Make a verbatim copy of all the records. Skip every image.

Data to use section start

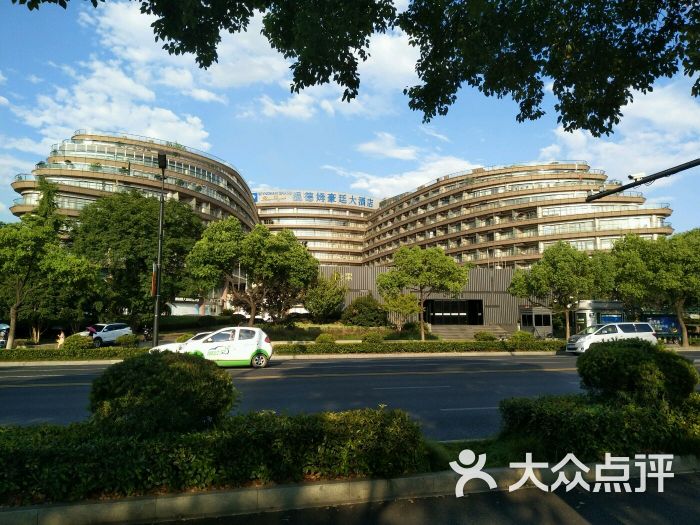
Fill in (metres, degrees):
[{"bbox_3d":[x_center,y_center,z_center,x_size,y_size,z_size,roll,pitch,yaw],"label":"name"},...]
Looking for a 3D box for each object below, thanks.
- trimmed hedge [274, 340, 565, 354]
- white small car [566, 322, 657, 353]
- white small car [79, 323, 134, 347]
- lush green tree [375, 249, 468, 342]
[{"bbox_3d":[3.935,4.494,27.846,15.834,0.580,1.200,2,-7,-12],"label":"trimmed hedge"},{"bbox_3d":[15.650,4.477,31.489,4.850,1.880,1.840,2,-7,-13],"label":"white small car"},{"bbox_3d":[-18.074,5.216,38.249,1.860,1.660,4.500,-2,-7,18],"label":"white small car"},{"bbox_3d":[4.233,2.065,30.949,5.269,6.074,5.160,0,-7,0],"label":"lush green tree"}]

Data to use section end

**Solution**.
Fill in (metres, degrees):
[{"bbox_3d":[x_center,y_center,z_center,x_size,y_size,z_size,roll,pitch,yaw],"label":"name"},...]
Looking for a 3D box for each object below, thanks.
- trimmed hedge [274, 340, 565, 354]
- white small car [566, 322, 657, 353]
- white small car [79, 323, 134, 347]
- lush green tree [375, 249, 468, 342]
[{"bbox_3d":[3.935,4.494,27.846,15.834,0.580,1.200,2,-7,-12],"label":"trimmed hedge"},{"bbox_3d":[15.650,4.477,31.489,4.850,1.880,1.840,2,-7,-13],"label":"white small car"},{"bbox_3d":[-18.074,5.216,38.249,1.860,1.660,4.500,-2,-7,18],"label":"white small car"},{"bbox_3d":[4.233,2.065,30.949,5.269,6.074,5.160,0,-7,0],"label":"lush green tree"}]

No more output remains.